** THE RECORDS follows **

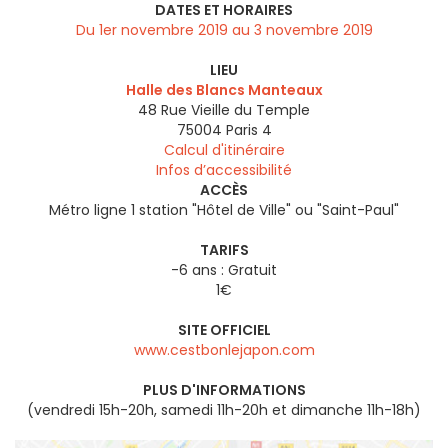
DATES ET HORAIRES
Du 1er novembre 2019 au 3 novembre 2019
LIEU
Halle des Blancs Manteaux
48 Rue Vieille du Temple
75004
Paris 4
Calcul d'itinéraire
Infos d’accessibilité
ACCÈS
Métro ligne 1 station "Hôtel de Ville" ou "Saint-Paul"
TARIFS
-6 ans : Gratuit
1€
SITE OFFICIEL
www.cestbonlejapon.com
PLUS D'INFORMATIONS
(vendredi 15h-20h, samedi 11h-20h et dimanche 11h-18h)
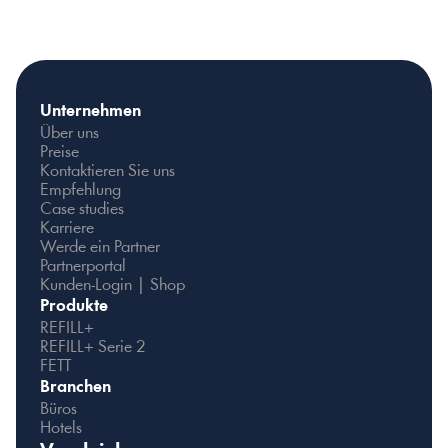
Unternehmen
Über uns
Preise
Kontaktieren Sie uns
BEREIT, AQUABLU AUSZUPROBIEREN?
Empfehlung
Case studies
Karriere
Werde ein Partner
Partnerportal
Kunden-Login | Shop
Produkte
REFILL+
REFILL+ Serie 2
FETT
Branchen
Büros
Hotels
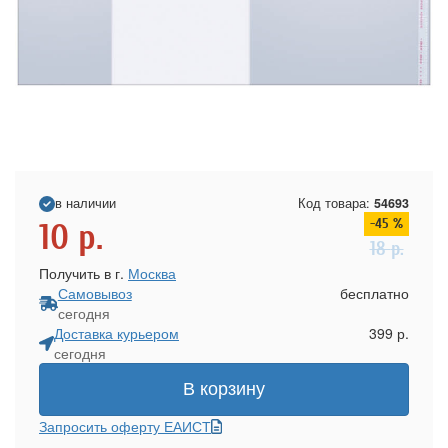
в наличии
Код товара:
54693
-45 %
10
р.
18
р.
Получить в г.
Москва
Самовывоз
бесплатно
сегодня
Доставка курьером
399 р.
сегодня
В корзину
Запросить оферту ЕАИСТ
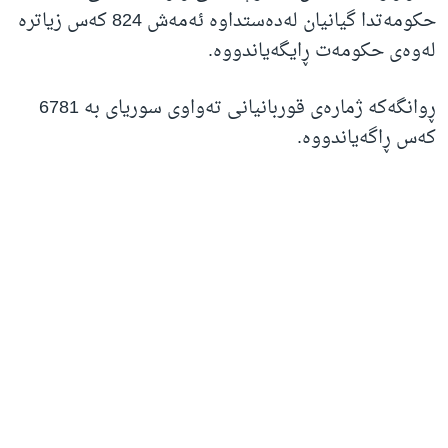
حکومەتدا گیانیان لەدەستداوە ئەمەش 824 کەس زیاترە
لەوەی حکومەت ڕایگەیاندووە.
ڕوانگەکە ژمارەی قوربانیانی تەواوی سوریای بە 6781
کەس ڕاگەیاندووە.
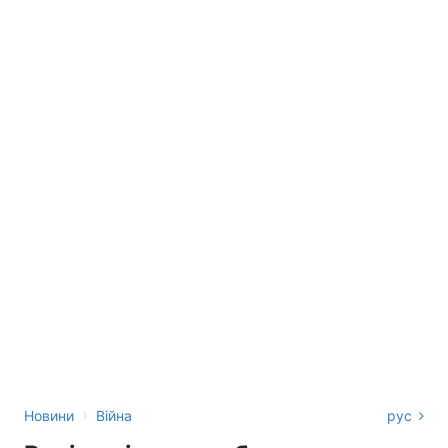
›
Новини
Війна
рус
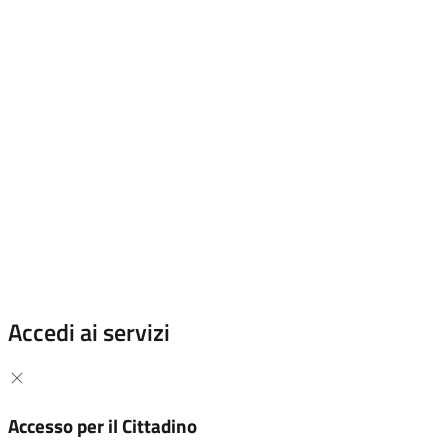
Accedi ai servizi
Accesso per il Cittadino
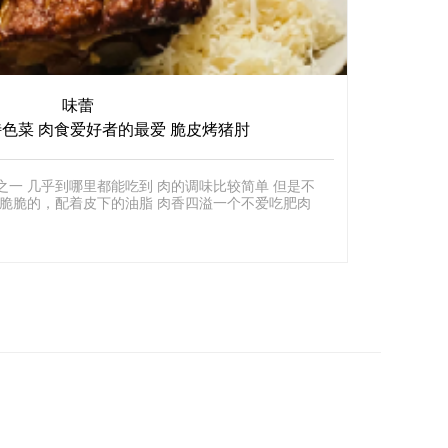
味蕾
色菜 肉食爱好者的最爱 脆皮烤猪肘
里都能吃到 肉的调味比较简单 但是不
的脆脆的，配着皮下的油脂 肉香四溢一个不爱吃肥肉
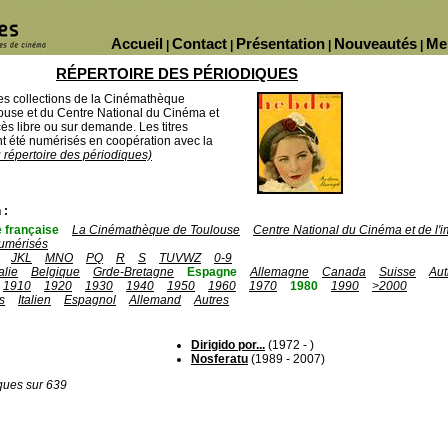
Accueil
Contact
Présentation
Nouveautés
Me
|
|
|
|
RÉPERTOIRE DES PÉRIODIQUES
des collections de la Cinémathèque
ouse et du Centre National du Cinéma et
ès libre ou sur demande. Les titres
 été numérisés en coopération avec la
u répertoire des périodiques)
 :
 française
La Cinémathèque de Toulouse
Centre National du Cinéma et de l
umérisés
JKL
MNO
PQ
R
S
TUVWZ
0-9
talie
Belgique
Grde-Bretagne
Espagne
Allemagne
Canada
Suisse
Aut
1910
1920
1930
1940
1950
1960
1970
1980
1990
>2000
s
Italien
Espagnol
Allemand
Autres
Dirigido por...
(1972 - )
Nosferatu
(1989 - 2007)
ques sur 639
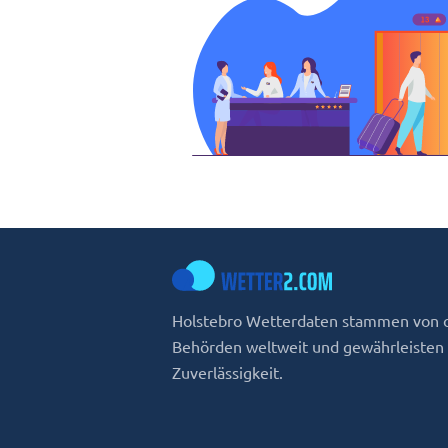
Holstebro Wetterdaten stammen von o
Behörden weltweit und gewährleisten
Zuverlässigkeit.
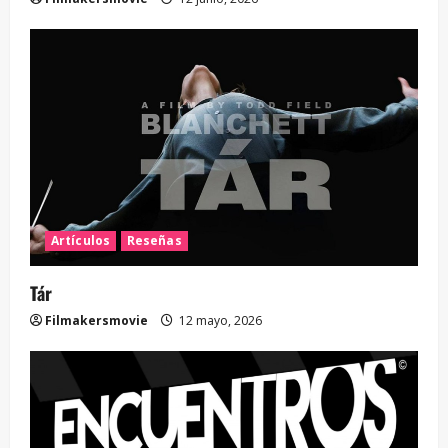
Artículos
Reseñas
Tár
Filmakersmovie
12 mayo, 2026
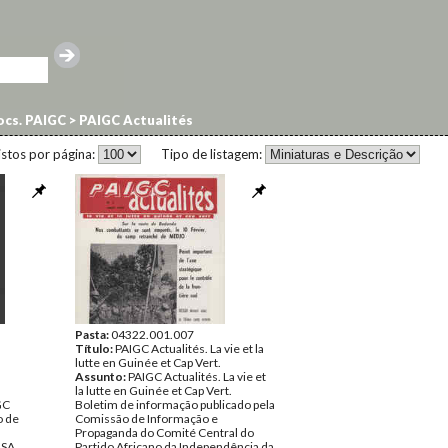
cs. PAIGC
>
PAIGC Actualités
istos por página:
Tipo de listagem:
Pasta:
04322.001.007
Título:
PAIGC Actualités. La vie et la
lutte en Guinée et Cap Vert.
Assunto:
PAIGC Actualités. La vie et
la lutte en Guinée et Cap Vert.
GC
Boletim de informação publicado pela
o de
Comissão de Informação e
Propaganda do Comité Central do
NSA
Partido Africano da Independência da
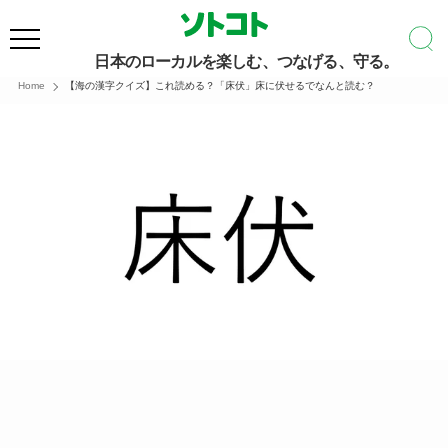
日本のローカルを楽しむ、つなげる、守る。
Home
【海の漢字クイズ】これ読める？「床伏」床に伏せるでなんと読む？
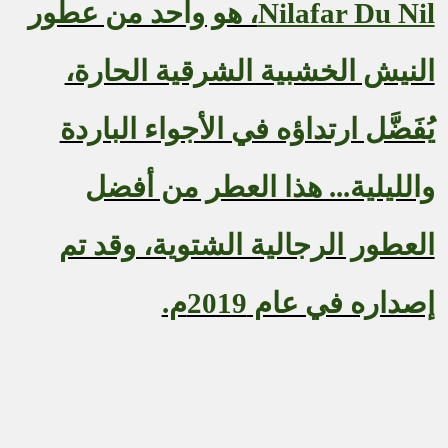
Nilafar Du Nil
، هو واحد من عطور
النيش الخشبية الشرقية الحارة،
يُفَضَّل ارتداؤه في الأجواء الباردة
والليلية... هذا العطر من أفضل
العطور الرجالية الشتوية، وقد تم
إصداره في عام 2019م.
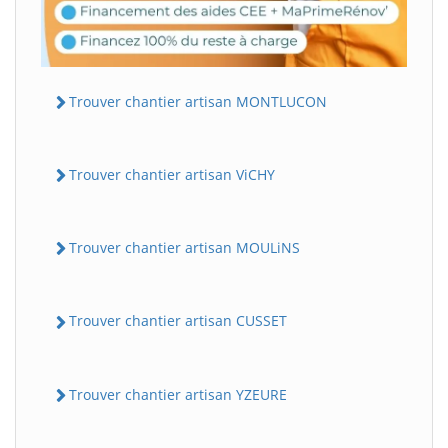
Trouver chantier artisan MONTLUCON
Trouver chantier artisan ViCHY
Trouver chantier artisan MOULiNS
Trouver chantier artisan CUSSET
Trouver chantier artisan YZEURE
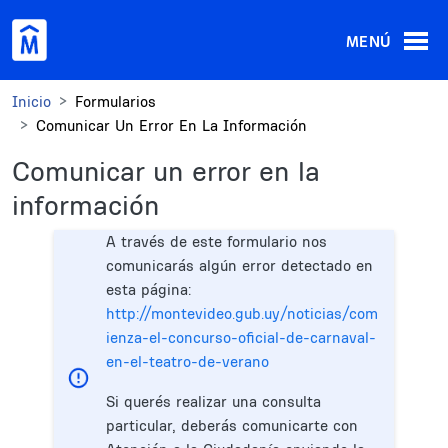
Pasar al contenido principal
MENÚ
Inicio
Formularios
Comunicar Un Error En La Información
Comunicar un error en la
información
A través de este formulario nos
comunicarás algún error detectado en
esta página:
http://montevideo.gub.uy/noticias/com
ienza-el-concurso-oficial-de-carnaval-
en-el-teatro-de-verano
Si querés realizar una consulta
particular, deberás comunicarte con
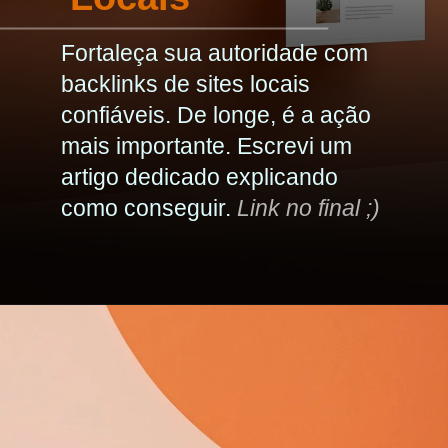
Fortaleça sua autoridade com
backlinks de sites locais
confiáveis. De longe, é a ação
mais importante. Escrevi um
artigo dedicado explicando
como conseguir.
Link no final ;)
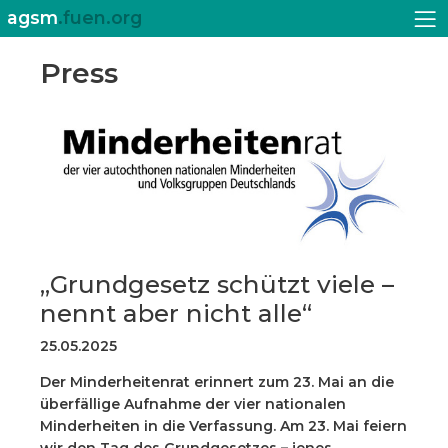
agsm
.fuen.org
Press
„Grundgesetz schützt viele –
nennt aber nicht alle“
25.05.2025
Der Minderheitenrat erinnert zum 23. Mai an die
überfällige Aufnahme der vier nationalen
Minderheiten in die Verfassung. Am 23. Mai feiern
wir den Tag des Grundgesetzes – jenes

** End of THE RECORDS **

> ACTION ITEM: The records are above. How many lines in them contain the word "chantier"? Give the number alone.

> EXERCISE SOLUTION: 5